◆ **THE RECORDS**:
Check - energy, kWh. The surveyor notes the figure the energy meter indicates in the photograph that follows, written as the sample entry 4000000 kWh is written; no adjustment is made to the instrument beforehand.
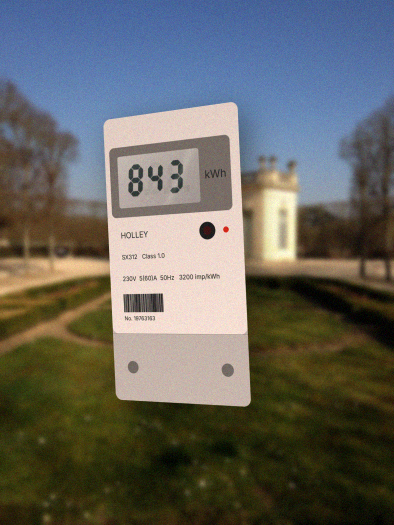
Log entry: 843 kWh
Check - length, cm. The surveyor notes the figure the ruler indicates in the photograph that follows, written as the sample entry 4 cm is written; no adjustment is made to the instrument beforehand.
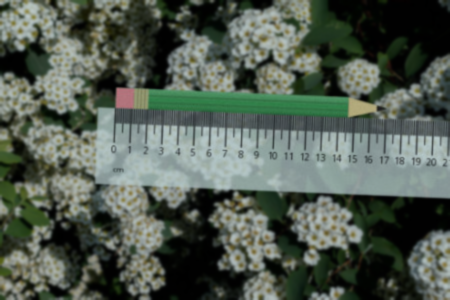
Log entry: 17 cm
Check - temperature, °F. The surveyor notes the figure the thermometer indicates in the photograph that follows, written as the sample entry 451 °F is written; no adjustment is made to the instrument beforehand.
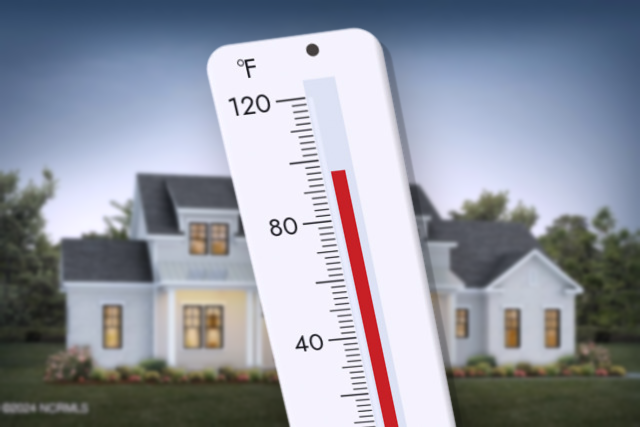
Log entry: 96 °F
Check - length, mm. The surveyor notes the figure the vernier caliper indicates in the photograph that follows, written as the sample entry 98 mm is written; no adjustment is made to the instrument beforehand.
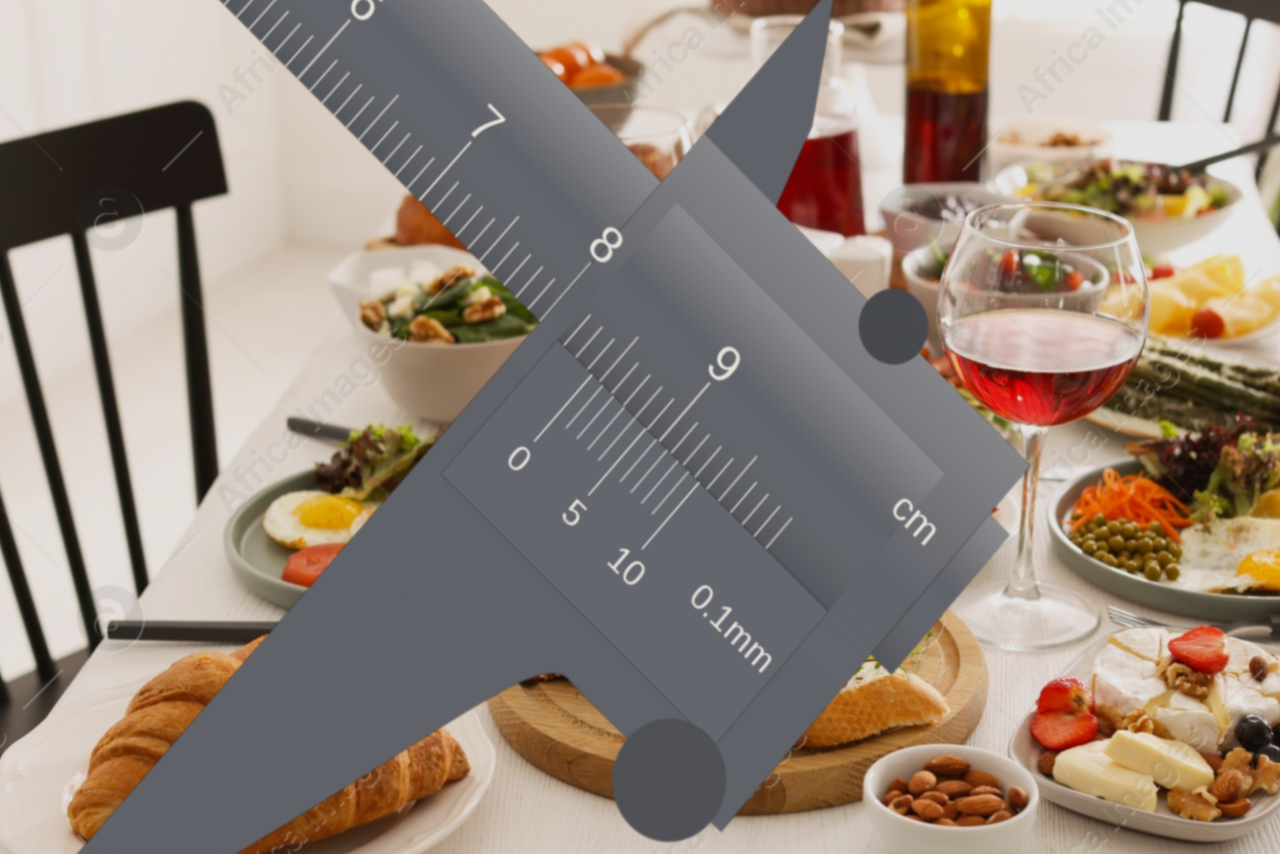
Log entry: 84.4 mm
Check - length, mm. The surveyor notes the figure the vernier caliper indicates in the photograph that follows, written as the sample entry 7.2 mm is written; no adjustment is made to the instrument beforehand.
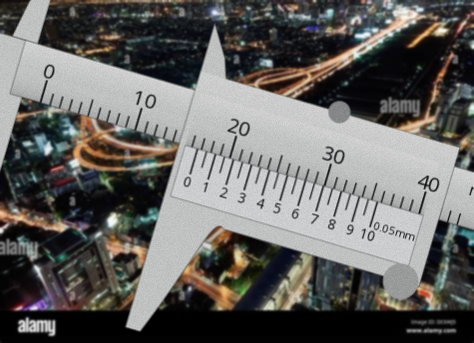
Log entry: 16.6 mm
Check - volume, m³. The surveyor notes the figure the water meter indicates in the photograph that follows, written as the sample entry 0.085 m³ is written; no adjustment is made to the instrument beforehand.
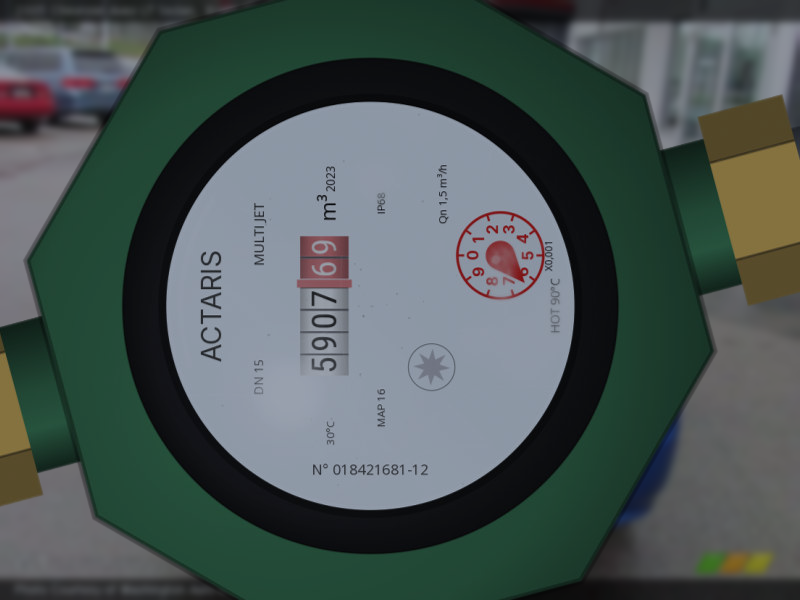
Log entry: 5907.696 m³
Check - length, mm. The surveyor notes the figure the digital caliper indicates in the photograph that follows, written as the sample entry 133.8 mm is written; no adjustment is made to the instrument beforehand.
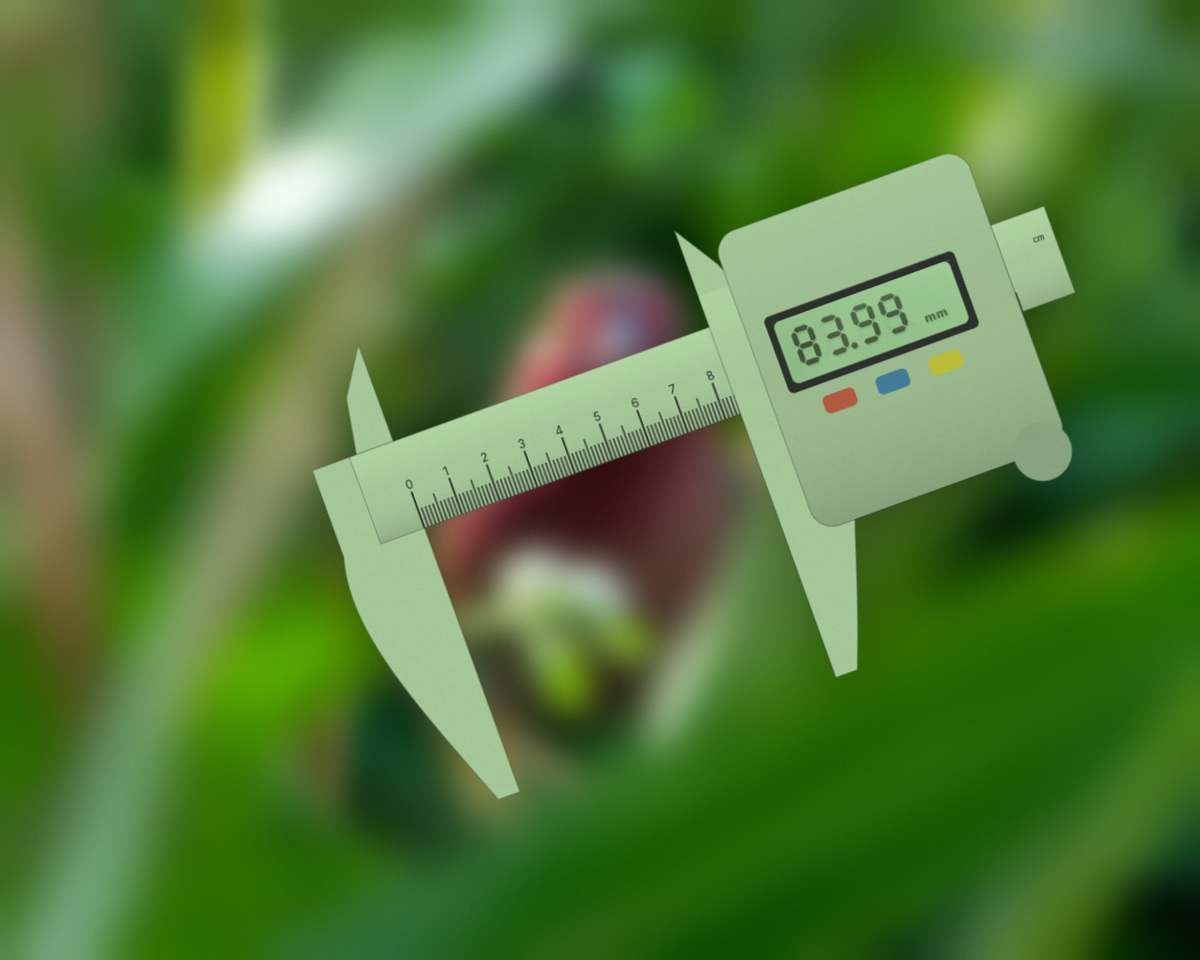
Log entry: 83.99 mm
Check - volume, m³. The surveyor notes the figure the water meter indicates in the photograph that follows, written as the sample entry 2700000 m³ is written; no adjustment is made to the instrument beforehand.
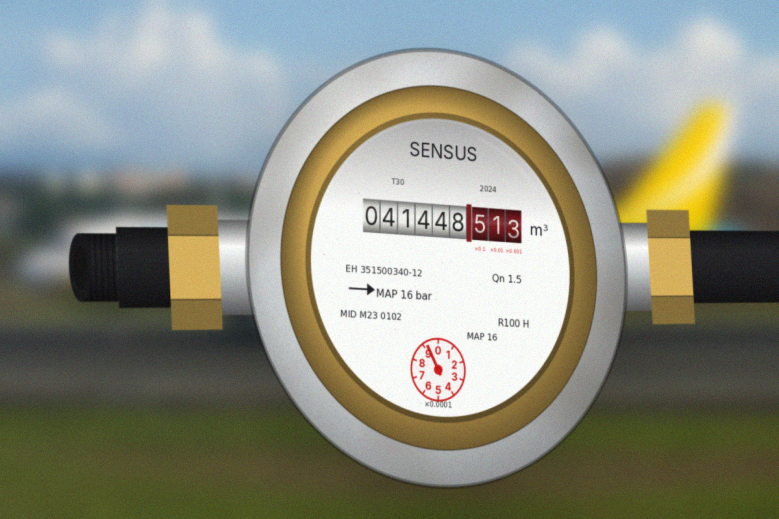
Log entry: 41448.5129 m³
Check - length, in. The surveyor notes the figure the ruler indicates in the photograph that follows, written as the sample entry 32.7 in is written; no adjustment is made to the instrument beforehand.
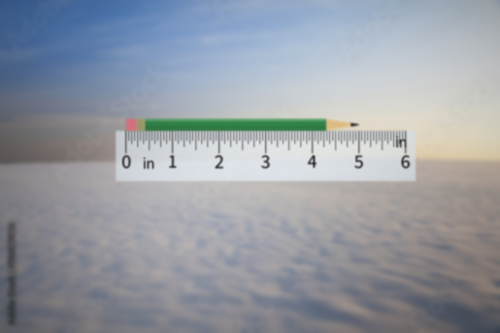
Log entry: 5 in
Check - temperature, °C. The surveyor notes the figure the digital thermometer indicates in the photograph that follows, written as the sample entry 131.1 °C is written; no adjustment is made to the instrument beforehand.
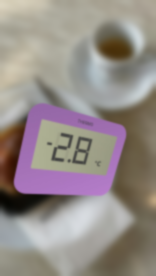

◆ **INSTRUCTIONS TO FOLLOW**: Extract every line of the records above verbatim, leaving the pictures out of your reproduction.

◆ **ANSWER FOR THE TASK**:
Check - energy, kWh. The surveyor notes the figure the energy meter indicates in the photograph that follows, written as the sample entry 4000000 kWh is written; no adjustment is made to the instrument beforehand.
Log entry: 843 kWh
Check - length, cm. The surveyor notes the figure the ruler indicates in the photograph that follows, written as the sample entry 4 cm is written; no adjustment is made to the instrument beforehand.
Log entry: 17 cm
Check - temperature, °F. The surveyor notes the figure the thermometer indicates in the photograph that follows, written as the sample entry 451 °F is written; no adjustment is made to the instrument beforehand.
Log entry: 96 °F
Check - length, mm. The surveyor notes the figure the vernier caliper indicates in the photograph that follows, written as the sample entry 98 mm is written; no adjustment is made to the instrument beforehand.
Log entry: 84.4 mm
Check - length, mm. The surveyor notes the figure the vernier caliper indicates in the photograph that follows, written as the sample entry 7.2 mm is written; no adjustment is made to the instrument beforehand.
Log entry: 16.6 mm
Check - volume, m³. The surveyor notes the figure the water meter indicates in the photograph that follows, written as the sample entry 0.085 m³ is written; no adjustment is made to the instrument beforehand.
Log entry: 5907.696 m³
Check - length, mm. The surveyor notes the figure the digital caliper indicates in the photograph that follows, written as the sample entry 133.8 mm is written; no adjustment is made to the instrument beforehand.
Log entry: 83.99 mm
Check - volume, m³. The surveyor notes the figure the water meter indicates in the photograph that follows, written as the sample entry 2700000 m³ is written; no adjustment is made to the instrument beforehand.
Log entry: 41448.5129 m³
Check - length, in. The surveyor notes the figure the ruler indicates in the photograph that follows, written as the sample entry 32.7 in is written; no adjustment is made to the instrument beforehand.
Log entry: 5 in
Check - temperature, °C. The surveyor notes the figure the digital thermometer indicates in the photograph that follows, written as the sample entry 131.1 °C is written; no adjustment is made to the instrument beforehand.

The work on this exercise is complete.